ここはとある病院内。

時刻は朝の8時を過ぎたあたりで、今日は雲一つない快晴の天気だ。朝日が病院内を綺麗に彩っていおり、病院内を明るい雰囲気にしていた。

だが、そんな雰囲気とは似つかわしくない空気を発している二人がこの病院に居た。

「ねぇヒサ……何でこんな事になったの?」

「………」

その二人とはヒサジとサヨだった。ヒサジは固く眼を閉じ、俯く様にしてイスに座っている。そんなヒサジとは対照的にサヨは、目に涙を浮かべながらヒサジに話しかけている。

「ねぇっ。どうして?」

返事を返さないヒサジに再度問いかけるサヨ。

「ちょっと黙ってて…」

重い口を開いたヒサジだったが、その言葉はサヨを突き飛ばす様な言葉だった。この時はいつものサヨを見守る様な優しさはなく、ただそっけなく突き放すのみだ。

この場に居るヒサジはいつものヒサジではなかった。

「うん……ごめんね」

サヨはそう言うと、口を閉じ俯く様に下を向いた。その顔には悲しみの表情が浮かんでおり、小さなきっかけで目じり溜めた涙が落ちようとしている。

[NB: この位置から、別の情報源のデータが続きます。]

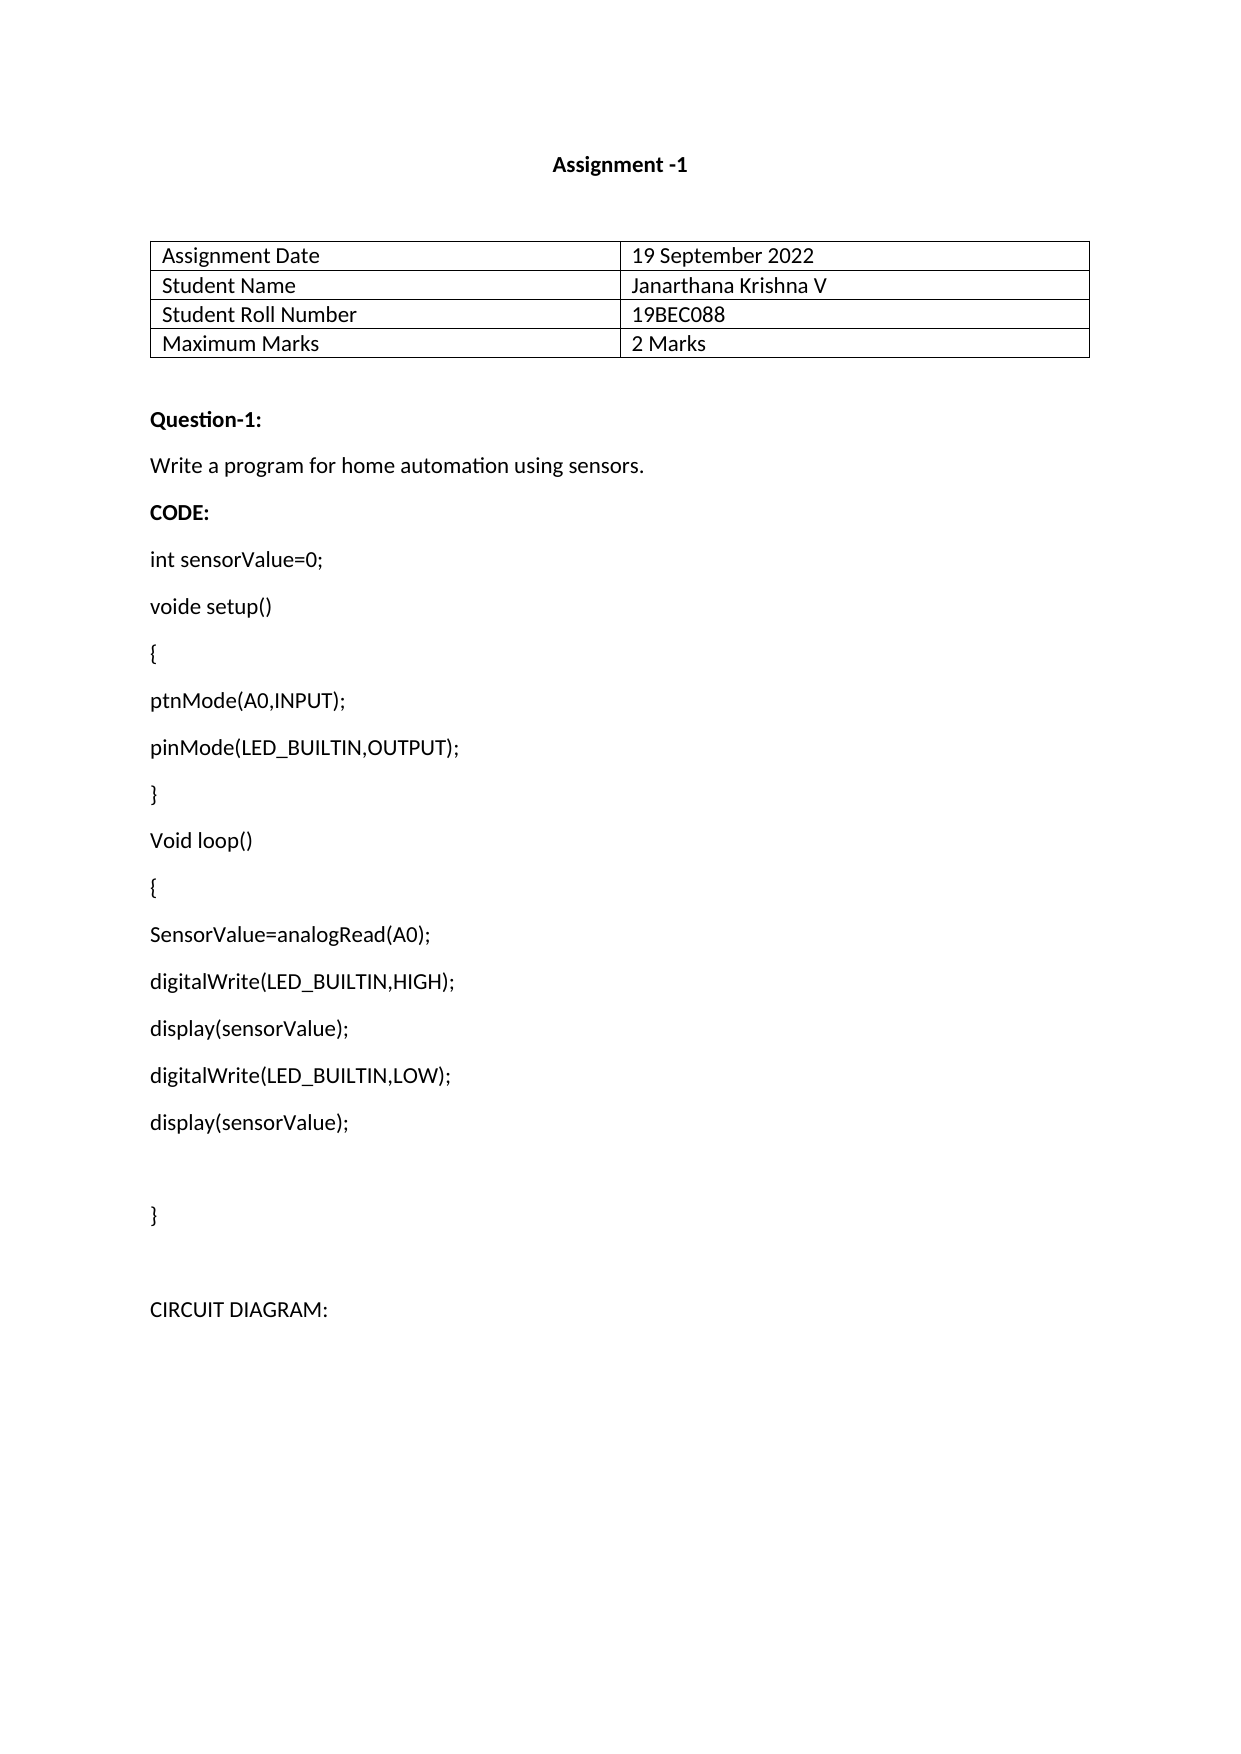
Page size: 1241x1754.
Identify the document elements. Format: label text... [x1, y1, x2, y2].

この時ヒサジは、自分の中でどうしようもないほどの憤りを感じていた。

自分にも責任の一端はあると感じているのだ。この様な事態に発展した一端が自分にもある…そう感じずにはいられなかったのだ。

膝に肘を突き俯くように下を向いているヒサジ。その両手は血管が浮き出るほどに力を込めており、今にも手の平から血がにじみそうなそうなほどだった。